Glossary of df names:

  • df_business: yelp's business.json. Contains business_id, name, geo info, stars, review count, attributes, categories and hours. Also exists as 'business_yelp.csv'.
  • restaurant_df: created by me, filtered for restaurants that are open. Contains same columns as business, minus the hours. Also exists in csv: 'restaurant_bus_yelp.csv'.
  • df_user: yelp's user.json. Not yet filtered for restaurants! Nearly 2 million users listed, so it will have to be merged with other df in order to distinguish restaurants. Also exists as 'user_yelp.csv'.
  • review.json: currently work in progress. Might not use for this project. It's nearly 6GB. Definitely needs to be reduced and normalized.
  • df_checkin: yelp's checkin.json. With "total" column added.
  • restaurant_checkin_df restaurant_df + df_checkin, merged on business_id. Also exists as 'restaurant_checkin.csv'.
  • df_tip: yelp's tip.json. Contains user_id, business_id, text of the tip, date and compliment_count.

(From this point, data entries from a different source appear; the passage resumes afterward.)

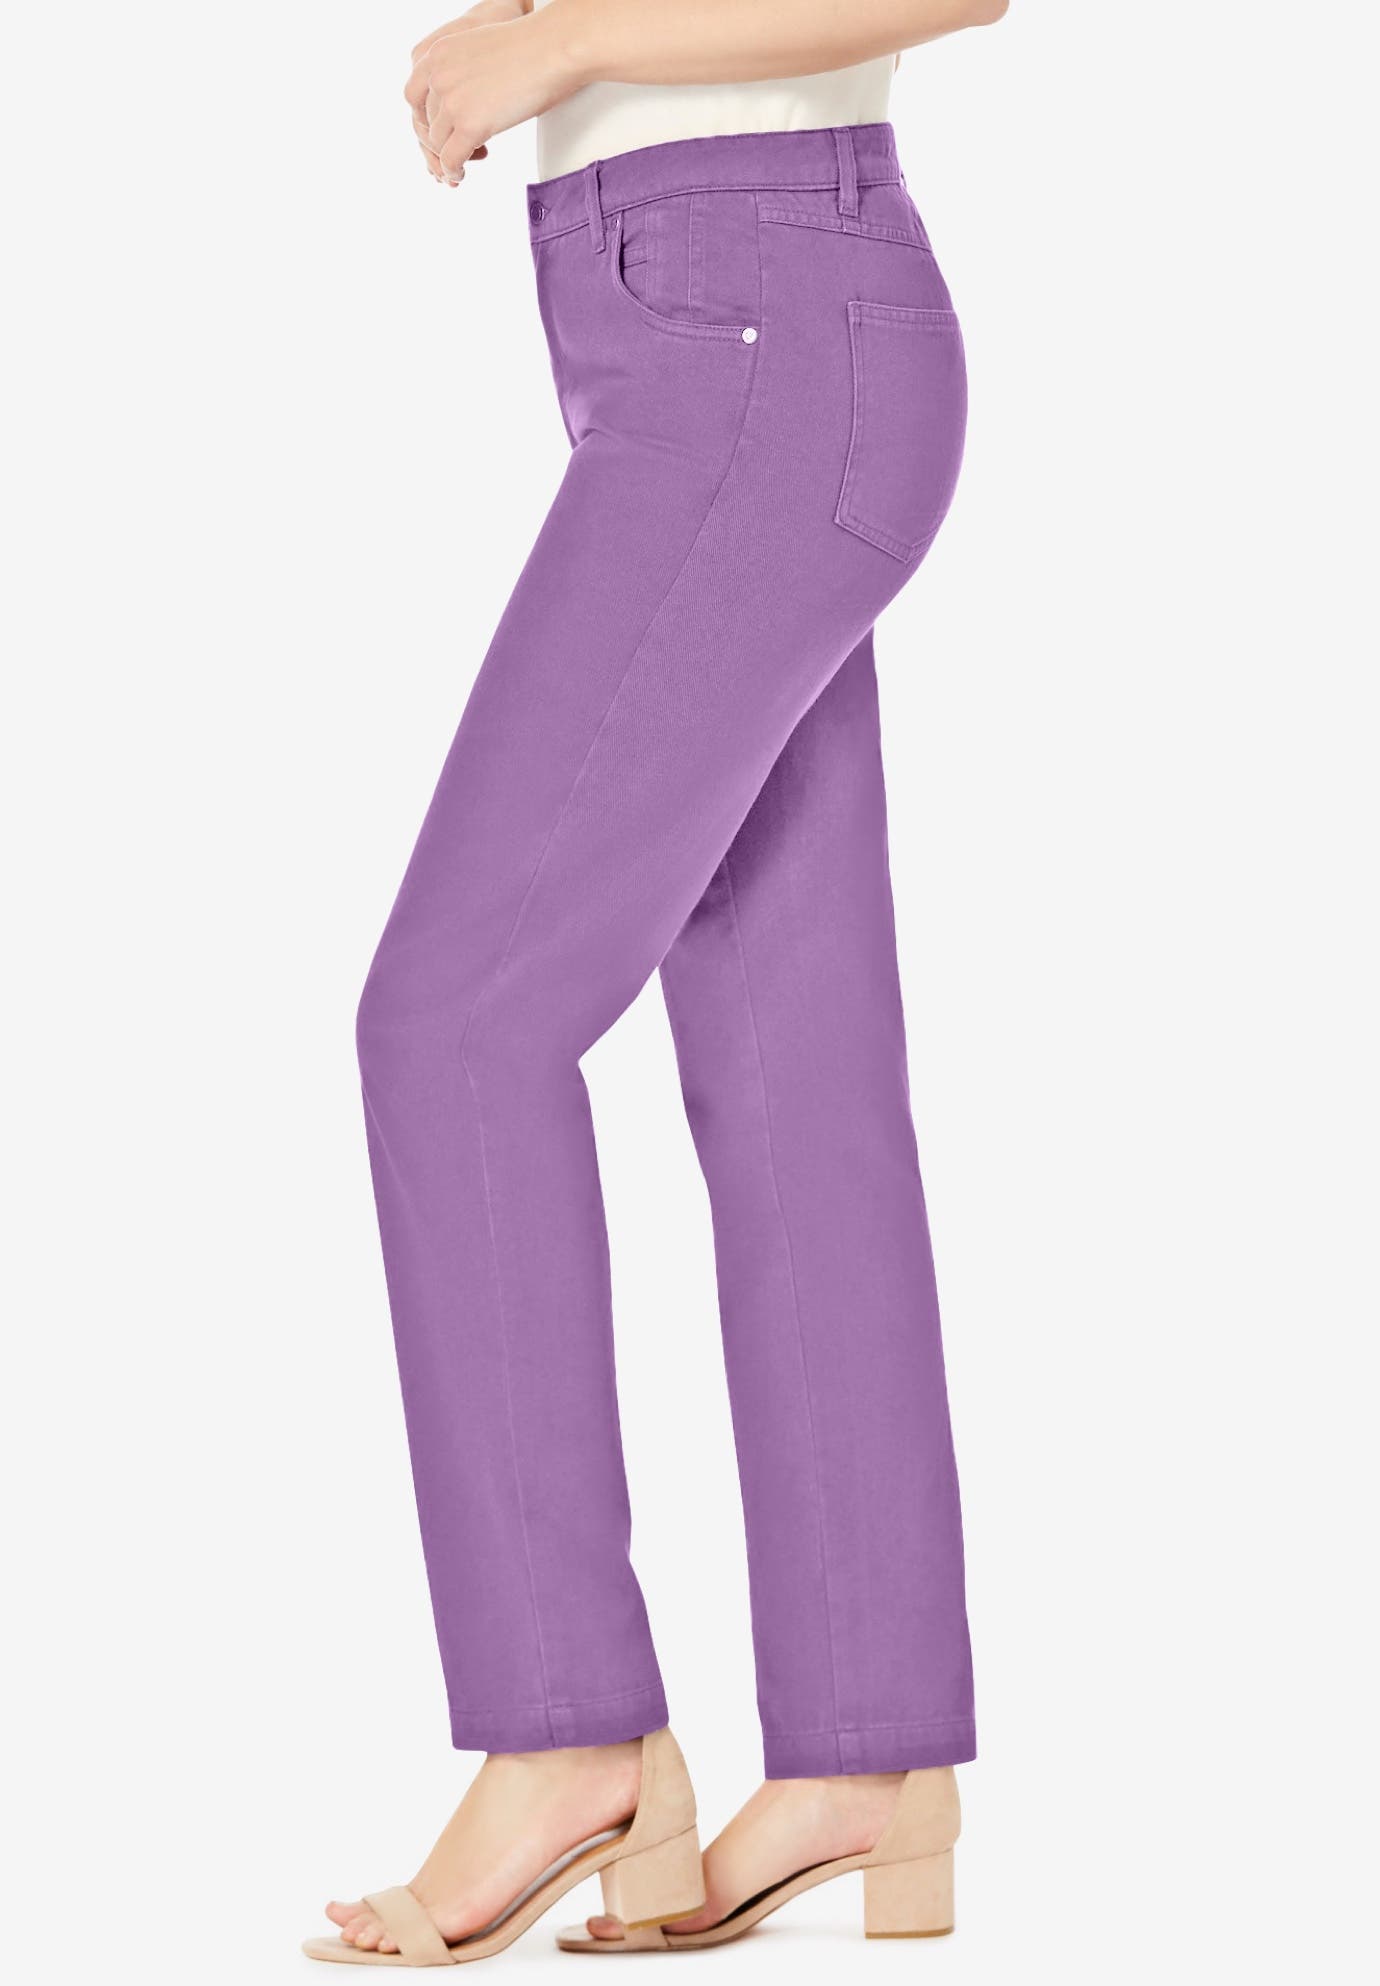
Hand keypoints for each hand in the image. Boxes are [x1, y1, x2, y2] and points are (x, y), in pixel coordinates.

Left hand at [407, 2, 526, 180]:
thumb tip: (463, 98)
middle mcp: (438, 75)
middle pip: (426, 122)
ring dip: (452, 155)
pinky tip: (461, 173)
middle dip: (441, 139)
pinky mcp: (469, 125)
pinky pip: (451, 158)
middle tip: (460, 148)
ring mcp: (452, 101)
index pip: (414, 95)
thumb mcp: (479, 51)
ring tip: (471, 158)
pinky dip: (454, 170)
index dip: (427, 117)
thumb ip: (461, 71)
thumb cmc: (529, 48)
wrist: (552, 49)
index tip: (442, 129)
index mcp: (437, 53)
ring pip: (438, 143)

Note: Not all the df's mentioned above will be used in the analysis. In fact, the df that we use for modeling will be created in the EDA notebook. The df's from the glossary are just here for exporatory purposes.

The data needed some cleaning, filtering and merging.


First, I created the restaurant_df out of the business.json file. Eliminated businesses that aren't restaurants, and only kept the restaurants that are open. This file exists as 'restaurant_bus_yelp.csv'.


Next, I created the restaurant_checkin_df by merging restaurant_df with df_checkin on business_id. This file exists as 'restaurant_checkin.csv'. It contains business, geolocation, attribute and foot traffic info for 43,039 restaurants.